OBJECTIVE:
Reproduce the listing lines running from the line with "table_cell [1539, 119, 1703, 464]" up to and including the line with "table_cell [518, 465, 577, 1155]".
[Start]
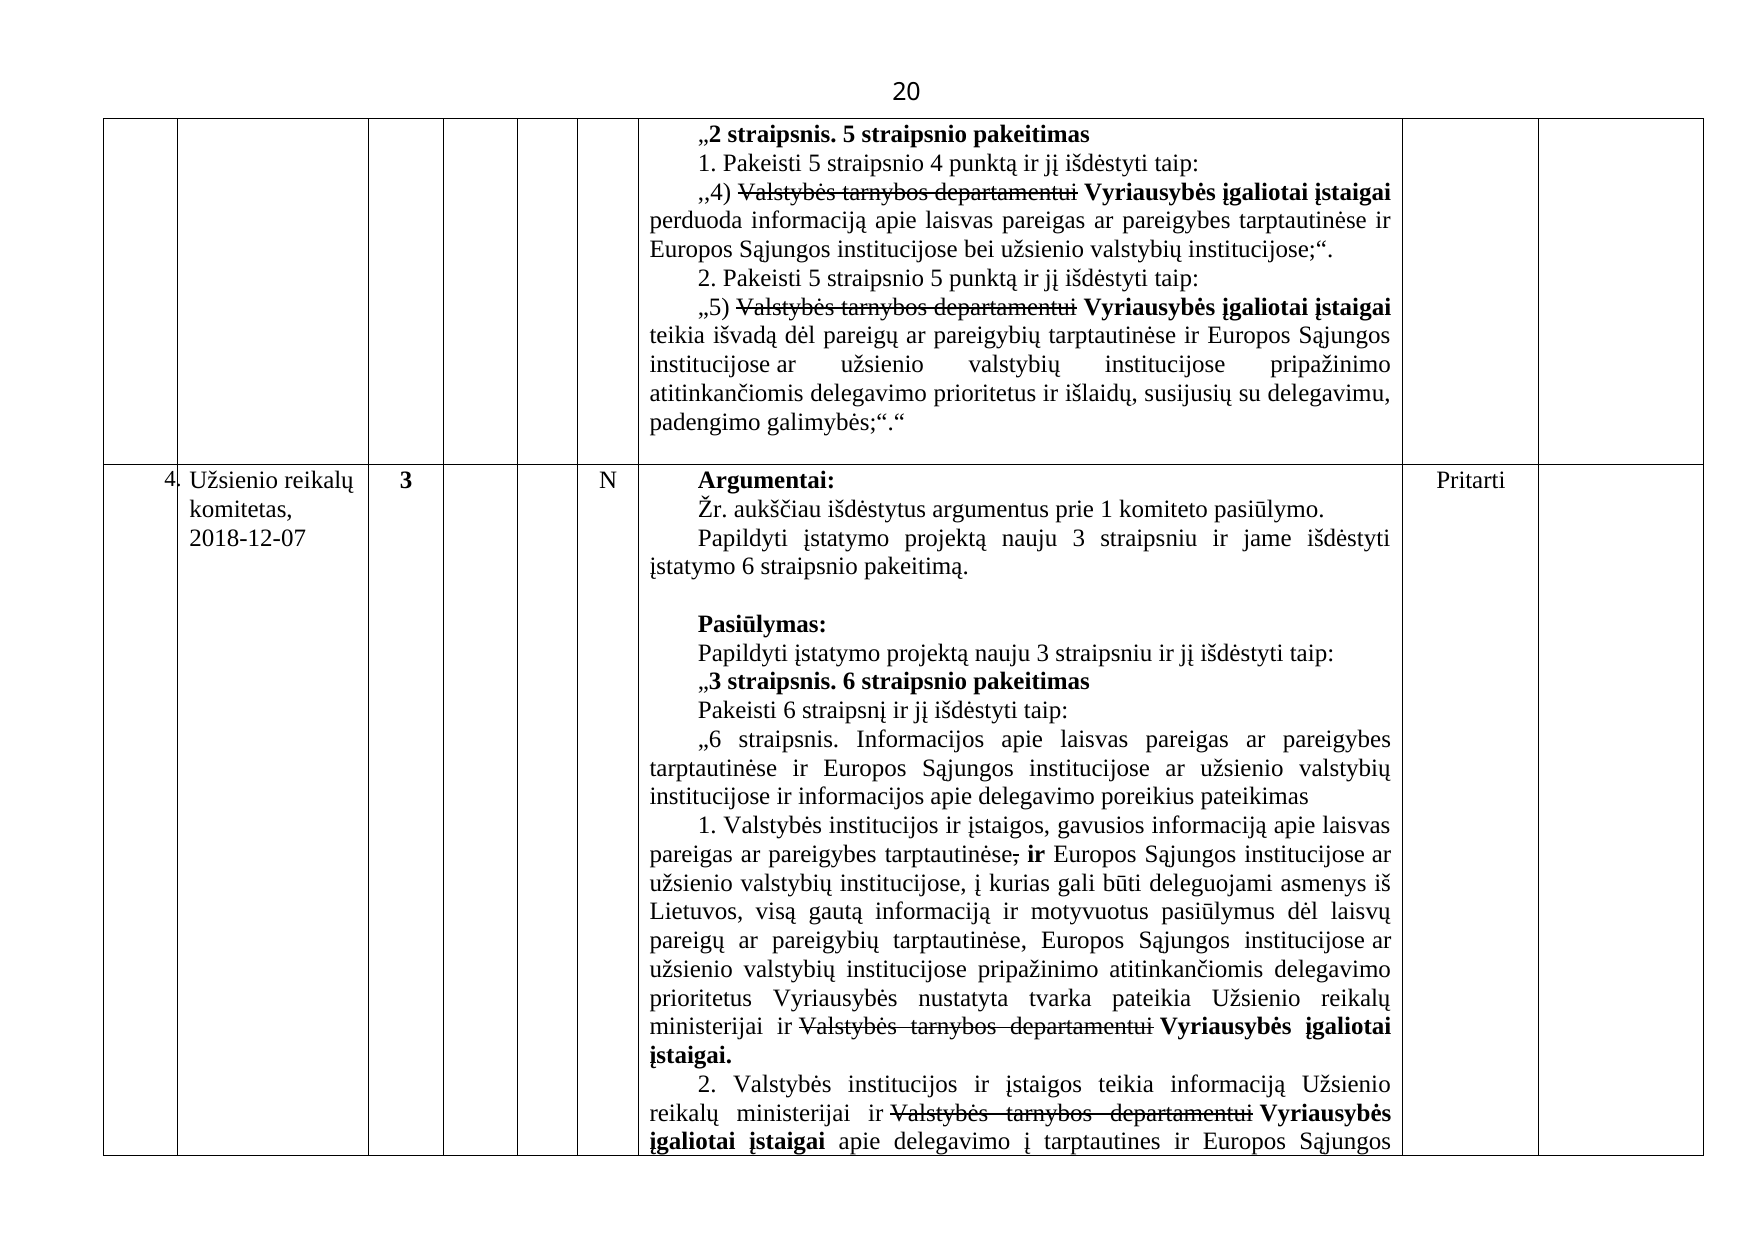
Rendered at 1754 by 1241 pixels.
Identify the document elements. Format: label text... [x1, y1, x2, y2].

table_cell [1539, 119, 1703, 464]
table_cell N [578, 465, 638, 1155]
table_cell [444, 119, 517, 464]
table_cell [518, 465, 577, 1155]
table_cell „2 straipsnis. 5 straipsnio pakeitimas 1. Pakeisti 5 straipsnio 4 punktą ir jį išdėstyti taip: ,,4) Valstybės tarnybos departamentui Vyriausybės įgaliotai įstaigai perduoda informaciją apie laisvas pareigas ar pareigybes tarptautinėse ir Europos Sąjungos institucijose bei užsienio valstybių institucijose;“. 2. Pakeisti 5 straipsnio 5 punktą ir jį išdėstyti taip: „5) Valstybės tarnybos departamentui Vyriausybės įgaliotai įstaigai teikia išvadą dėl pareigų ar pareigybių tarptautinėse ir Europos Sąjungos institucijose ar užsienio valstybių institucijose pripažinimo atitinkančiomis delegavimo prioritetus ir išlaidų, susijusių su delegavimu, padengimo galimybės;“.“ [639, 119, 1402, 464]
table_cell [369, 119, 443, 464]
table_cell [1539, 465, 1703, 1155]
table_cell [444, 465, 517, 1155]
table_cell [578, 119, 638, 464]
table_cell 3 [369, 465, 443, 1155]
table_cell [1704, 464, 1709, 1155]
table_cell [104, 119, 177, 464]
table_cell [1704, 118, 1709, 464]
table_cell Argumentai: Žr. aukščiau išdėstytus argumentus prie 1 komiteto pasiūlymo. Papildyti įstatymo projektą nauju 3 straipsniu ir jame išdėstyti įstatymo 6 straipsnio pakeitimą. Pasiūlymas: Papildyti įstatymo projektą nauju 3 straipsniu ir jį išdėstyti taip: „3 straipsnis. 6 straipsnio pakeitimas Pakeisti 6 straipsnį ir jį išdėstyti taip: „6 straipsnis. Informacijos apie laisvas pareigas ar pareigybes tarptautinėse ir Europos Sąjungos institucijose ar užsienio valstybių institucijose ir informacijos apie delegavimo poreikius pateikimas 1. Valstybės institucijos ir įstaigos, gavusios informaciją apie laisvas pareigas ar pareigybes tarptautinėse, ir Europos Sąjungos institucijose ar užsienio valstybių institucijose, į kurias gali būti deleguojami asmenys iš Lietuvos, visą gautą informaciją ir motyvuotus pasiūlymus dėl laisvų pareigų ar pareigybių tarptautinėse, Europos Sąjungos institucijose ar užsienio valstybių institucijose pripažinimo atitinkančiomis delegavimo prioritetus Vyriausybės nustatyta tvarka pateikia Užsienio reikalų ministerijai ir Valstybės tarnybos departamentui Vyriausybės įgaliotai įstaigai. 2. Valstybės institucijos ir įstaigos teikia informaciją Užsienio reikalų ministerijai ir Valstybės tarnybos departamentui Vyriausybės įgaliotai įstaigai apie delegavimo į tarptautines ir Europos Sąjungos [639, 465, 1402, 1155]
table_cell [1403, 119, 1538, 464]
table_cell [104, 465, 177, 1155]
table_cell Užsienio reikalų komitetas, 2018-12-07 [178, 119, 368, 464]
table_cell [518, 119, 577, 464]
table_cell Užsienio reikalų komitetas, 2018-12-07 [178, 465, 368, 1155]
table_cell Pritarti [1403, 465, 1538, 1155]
[End]
EXERCISE SOLUTION:
table_cell [1539, 119, 1703, 464]
table_cell N [578, 465, 638, 1155]
table_cell [444, 119, 517, 464]
table_cell [518, 465, 577, 1155]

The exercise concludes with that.